Here’s the story: Zhōngwén yìyīn cǎi Hànyǔ Pīnyīn — bù bǔzhù Tōngyòng Pīnyīn (中文譯音採漢語 不補助通用), United Daily News, September 17, 2008.

The Forumosa thread on this topic supplies some information for those of you who want to read something on this in English: MOE Approves Hanyu Pinyin as Taiwan Transliteration Policy?

(Thanks, Jidanni, for the heads up.)

Taiwan Google searches: Hanyu Pinyin vs. Tongyong Pinyin

Taiwan’s still official but probably-not-long-for-this-world romanization system for Mandarin is Tongyong Pinyin. Tongyong Pinyin, however, is basically unknown outside Taiwan and, in truth, very little known even within Taiwan. (And many of those — like me — who do know it don’t like it.) But still, it’s what the Chen administration forced into use on highway signs, within train stations, and on some other signage throughout the country. So there’s certain to be some interest for it here. But in Taiwan how does interest in it compare against interest in Hanyu Pinyin, use of the latter system being regarded as something close to a sign of the apocalypse among some Tongyong supporters? The new Google Insights provides some clues.

Here’s a relative look at Google searches from Taiwan in 2008 for the terms “漢語拼音” (Hanyu Pinyin) and “通用拼音” (Tongyong Pinyin).

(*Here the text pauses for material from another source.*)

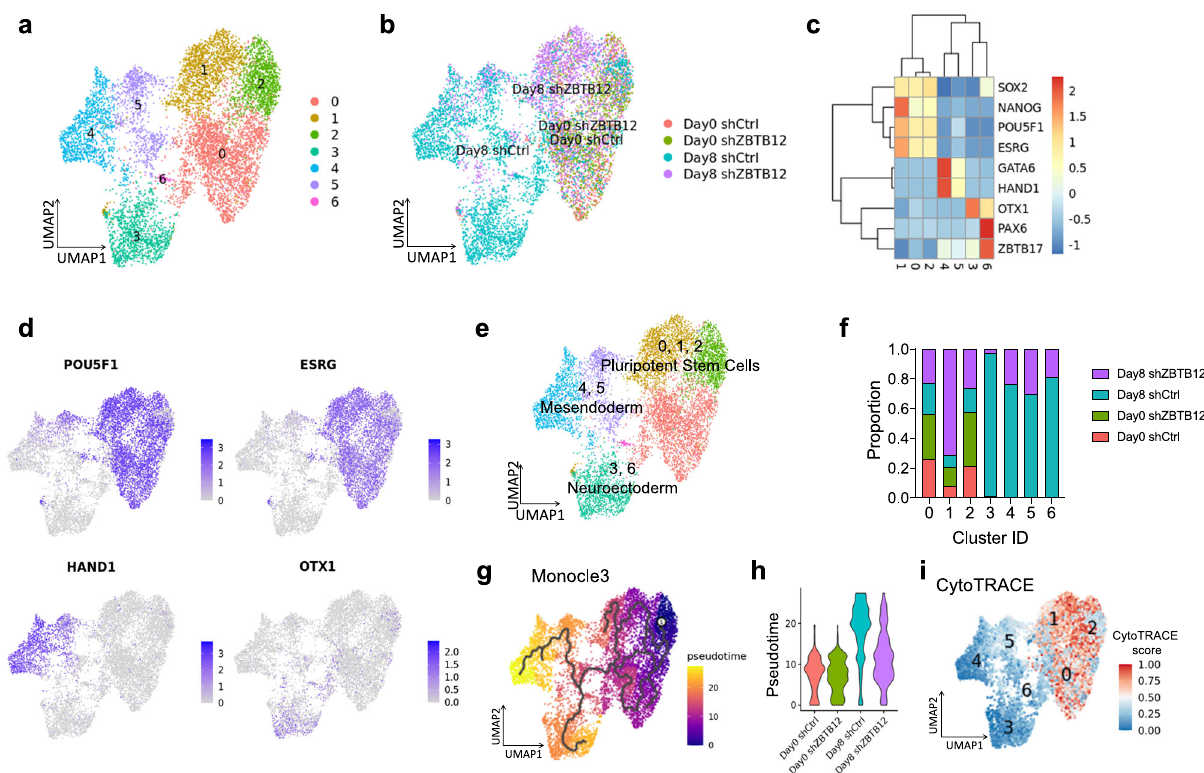
Fig.2|SinglecellRNAsequencingrevealsthenecessityofZBTB12forexitfrom pluripotency. a , b UMAP plots of 8,618 cells after QC (Supplementary Fig. 3a – f), normalization, dimensionality reduction and clustering, colored by cluster iden- tities ( a ) or by experimental groups ( b ). c Heatmap of representative marker gene expression of pluripotency (SOX2, NANOG, POU5F1 and ESRG), mesendoderm (GATA6 and HAND1) and neuroectoderm (OTX1, PAX6, and ZBTB17). d Feature plots of gene expression associated with pluripotency (POU5F1 and ESRG),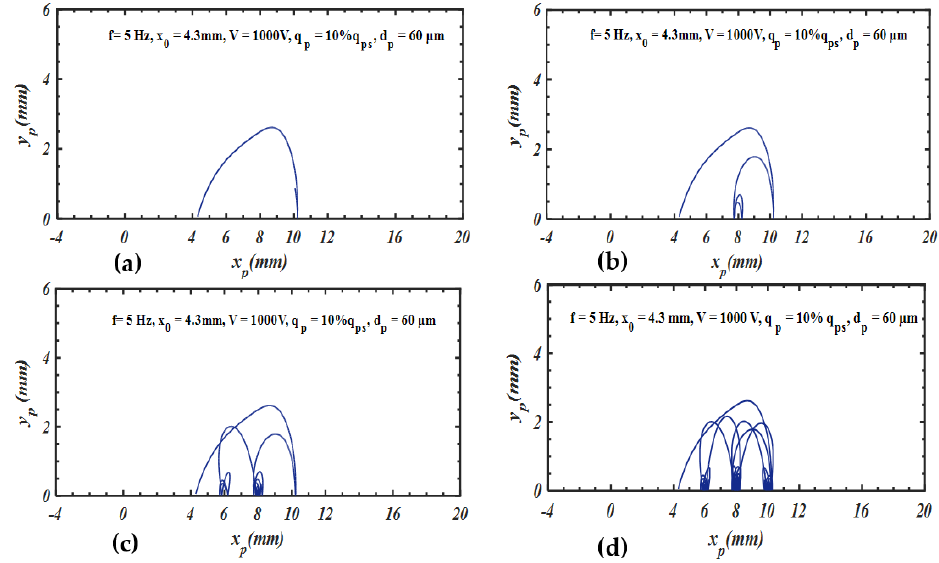
Figure 4. Trajectories of one single particle at several instants: ( a ) 50 ms, ( b ) 100 ms, ( c ) 200 ms, ( d ) 500 ms. Conditions: 𝑉 = 1000 V, 𝑓 = 5 Hz, 𝑑 𝑝 = 60 µm, 𝑞 𝑝 =10% 𝑞 𝑝𝑠 (positive polarity), 𝑥 0 = 4.3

In Taiwan, searches for Hanyu Pinyin have clearly been more popular this year.

What about in the longer term? Below is a chart from 2004 to the present. (The lines are a little different because in the long-term chart averages are by month; but the monthly averages probably give a clearer picture anyway.)

Again, interest in Hanyu Pinyin comes out on top — consistently — even in Taiwan.

Not surprisingly, in searches worldwide, Tongyong Pinyin basically doesn’t even register against Hanyu Pinyin, so great is the disparity.

If you’d like to run some searches on your own, note that Google Insights distinguishes between traditional and “simplified” Chinese characters, i.e., a search for “漢語拼音” will yield substantially different results than one for “汉语拼音”.